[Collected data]
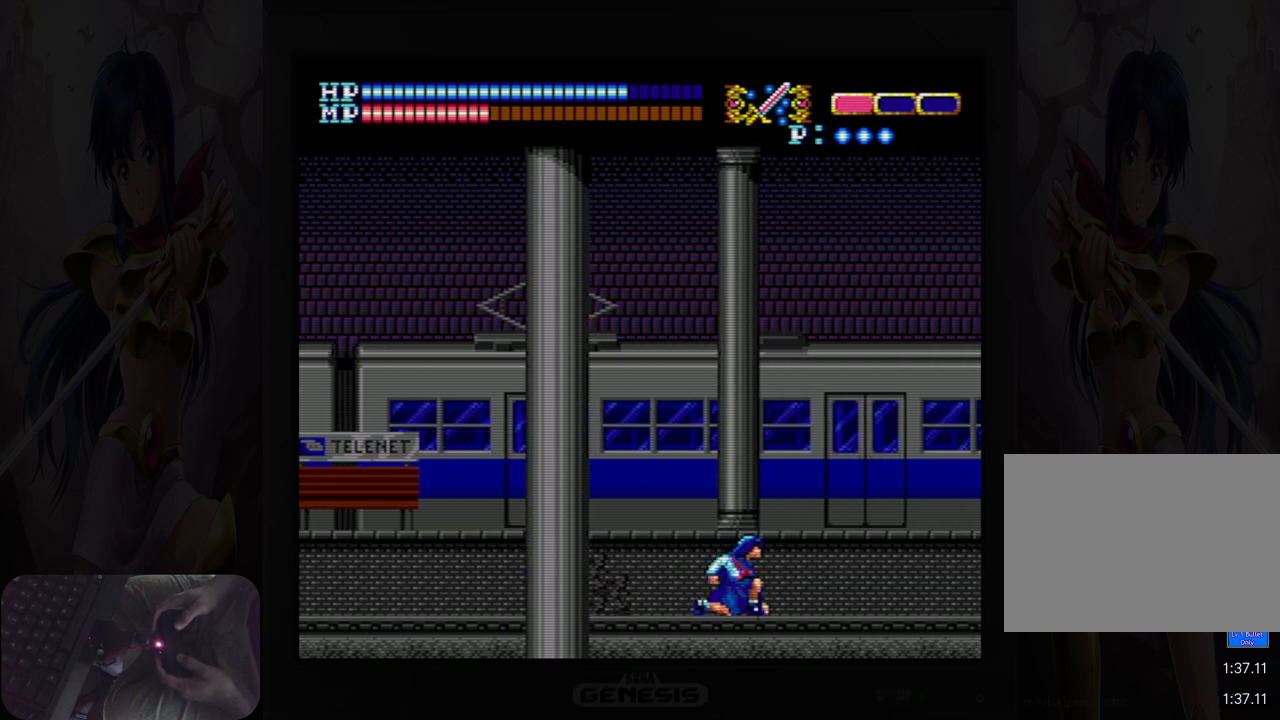
{"buttons": ["DPAD_RIGHT"], "events": [[267, "Y", "down"], [350, "Y", "up"]]}
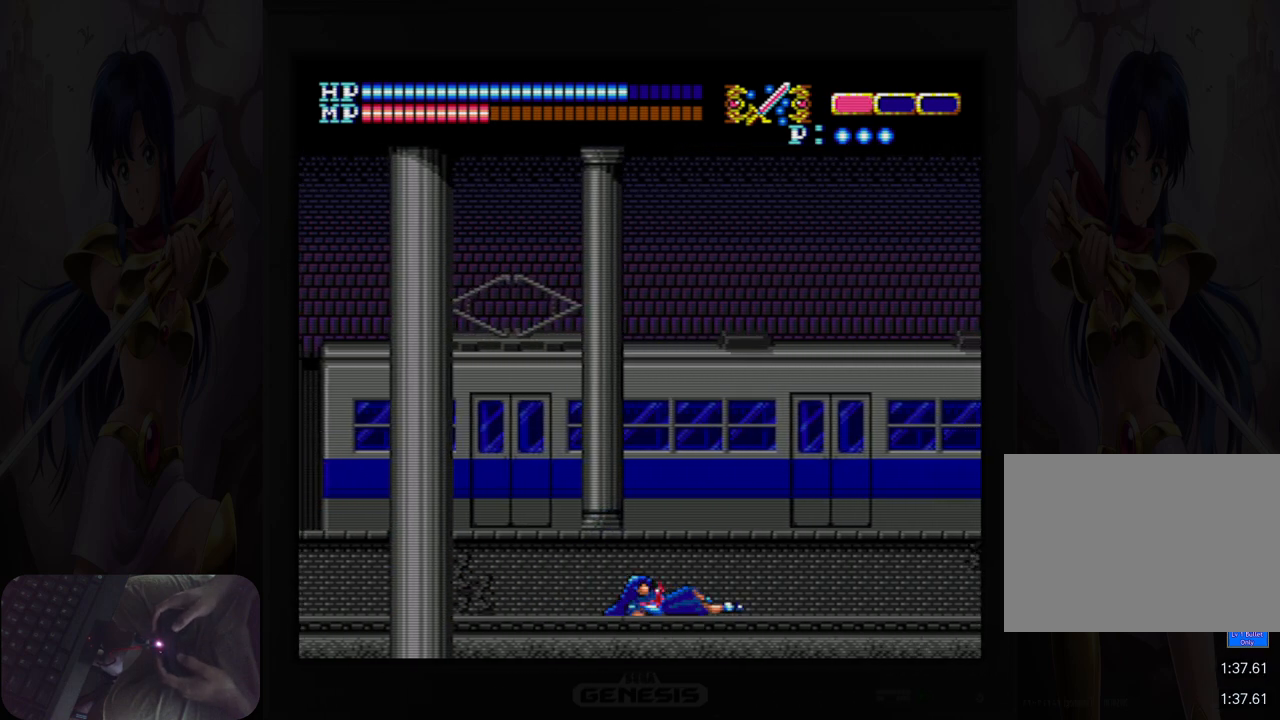
{"buttons": ["DPAD_RIGHT"], "events": [[450, "DPAD_RIGHT", "up"], [467, "DPAD_RIGHT", "down"]]}
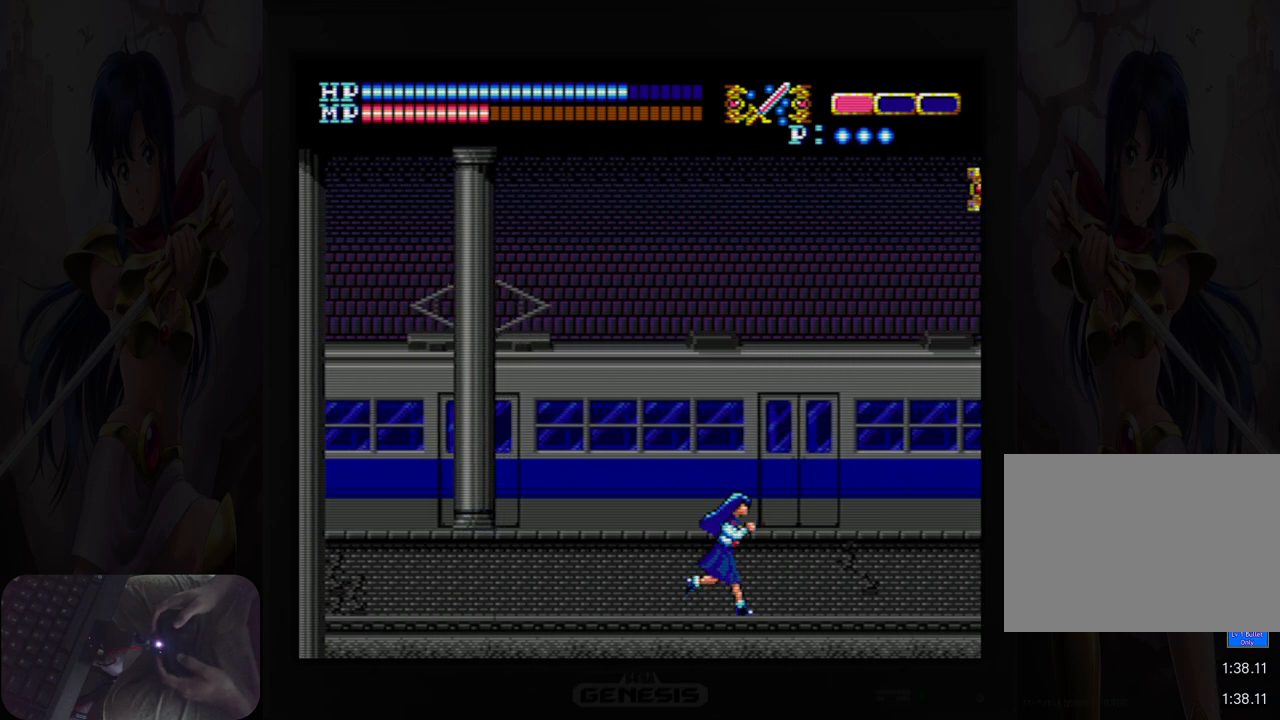
{"buttons": ["DPAD_RIGHT"], "events": []}
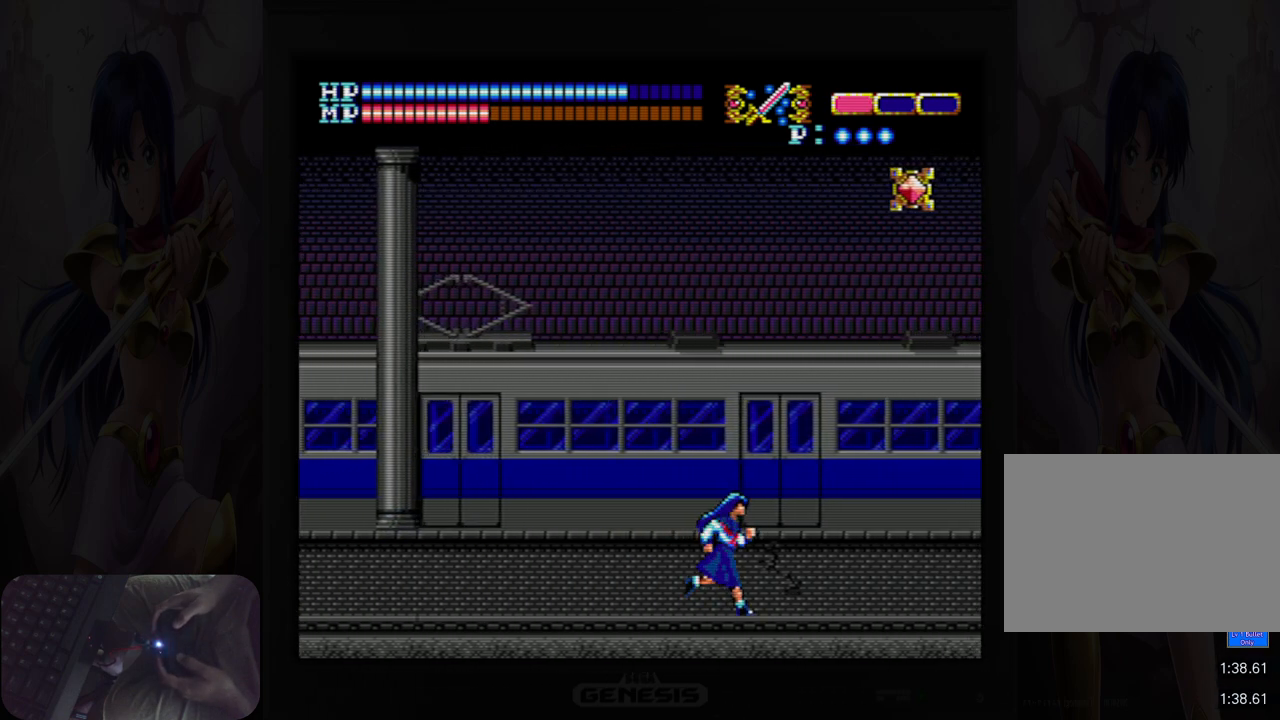
{"buttons": ["DPAD_RIGHT"], "events": []}
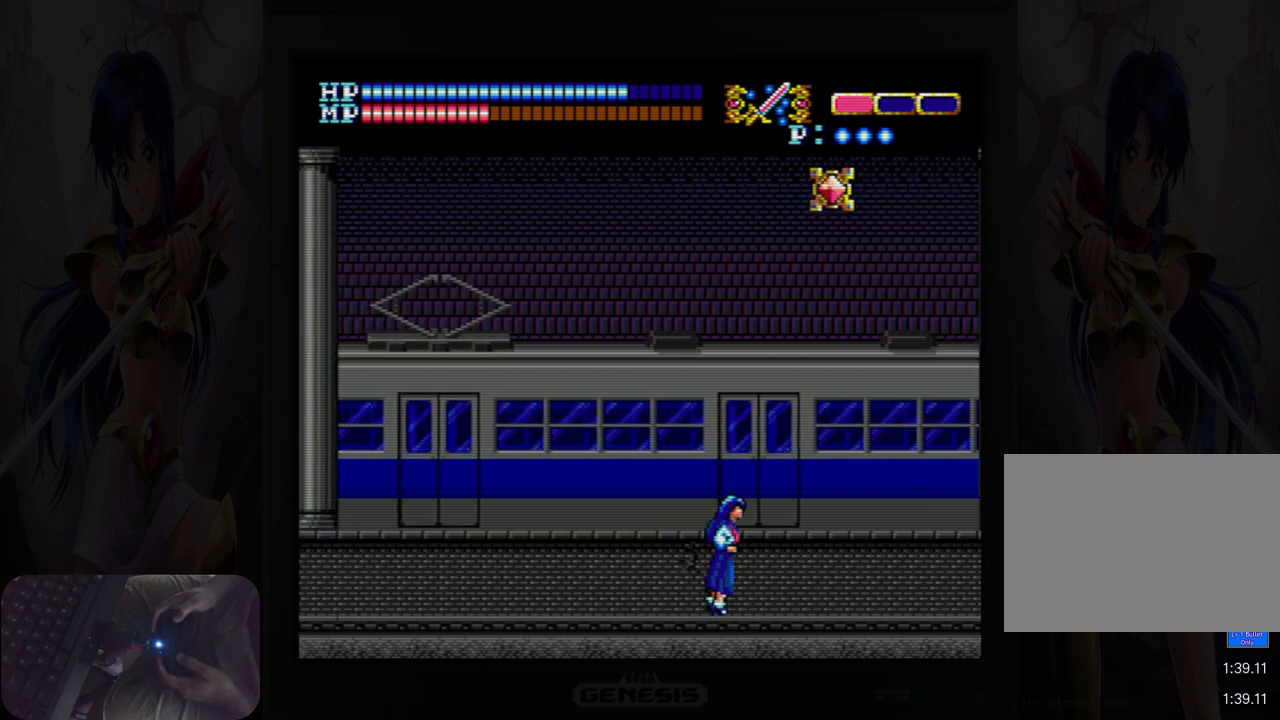
{"buttons": ["DPAD_RIGHT"], "events": []}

• TASK REQUIREMENTS: With the pictures omitted, print each line of the data above precisely as given.

• TASK OUTPUT:
{"buttons": ["DPAD_RIGHT"], "events": [[267, "Y", "down"], [350, "Y", "up"]]}
{"buttons": ["DPAD_RIGHT"], "events": [[450, "DPAD_RIGHT", "up"], [467, "DPAD_RIGHT", "down"]]}
{"buttons": ["DPAD_RIGHT"], "events": []}
{"buttons": ["DPAD_RIGHT"], "events": []}
{"buttons": ["DPAD_RIGHT"], "events": []}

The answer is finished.